**Records for the exercise:**

"""

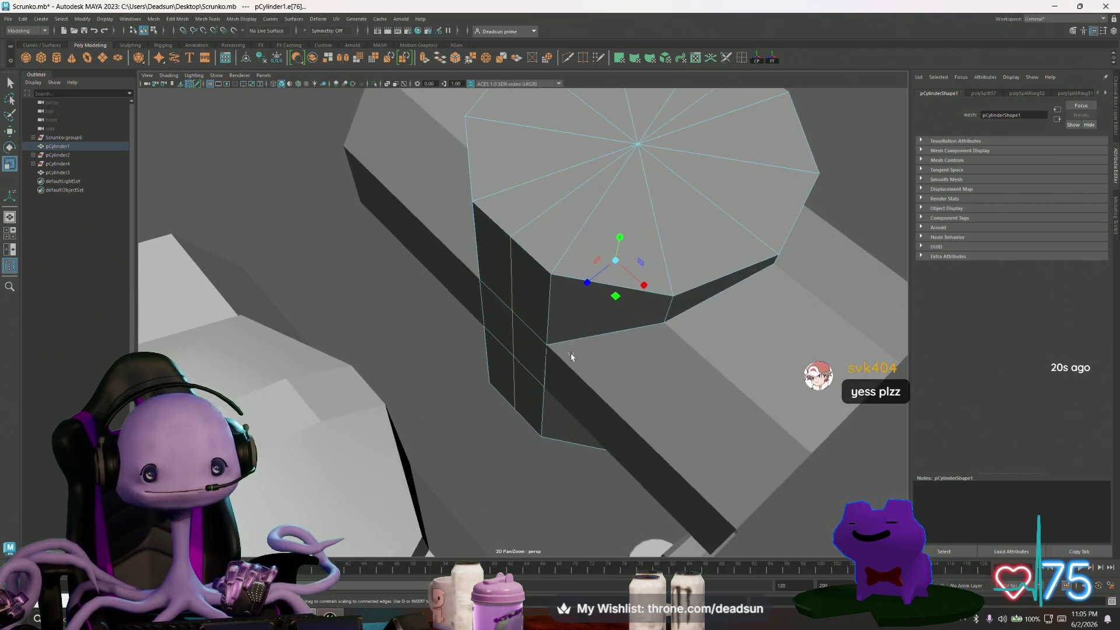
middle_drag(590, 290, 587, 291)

"""
"""

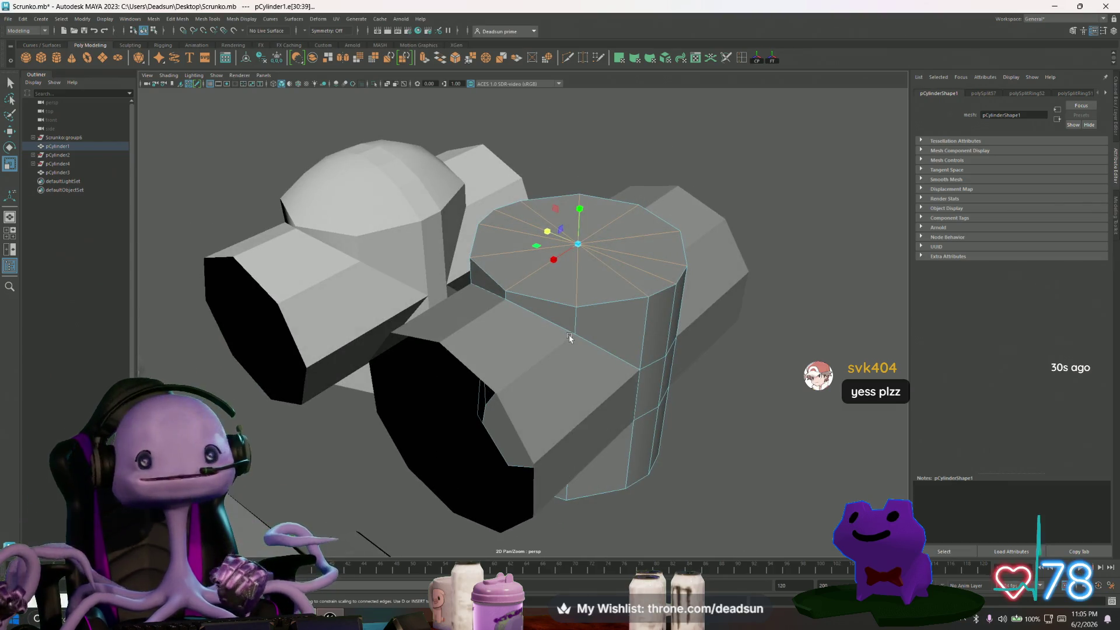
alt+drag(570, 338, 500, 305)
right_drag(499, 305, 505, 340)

"""

**Task instructions:**
Please copy, exactly as written, every line in the listing above from the line with "alt+drag(570, 338, 500, 305)" up to and including the line with "right_drag(499, 305, 505, 340)".

**Solution:**
alt+drag(570, 338, 500, 305)
right_drag(499, 305, 505, 340)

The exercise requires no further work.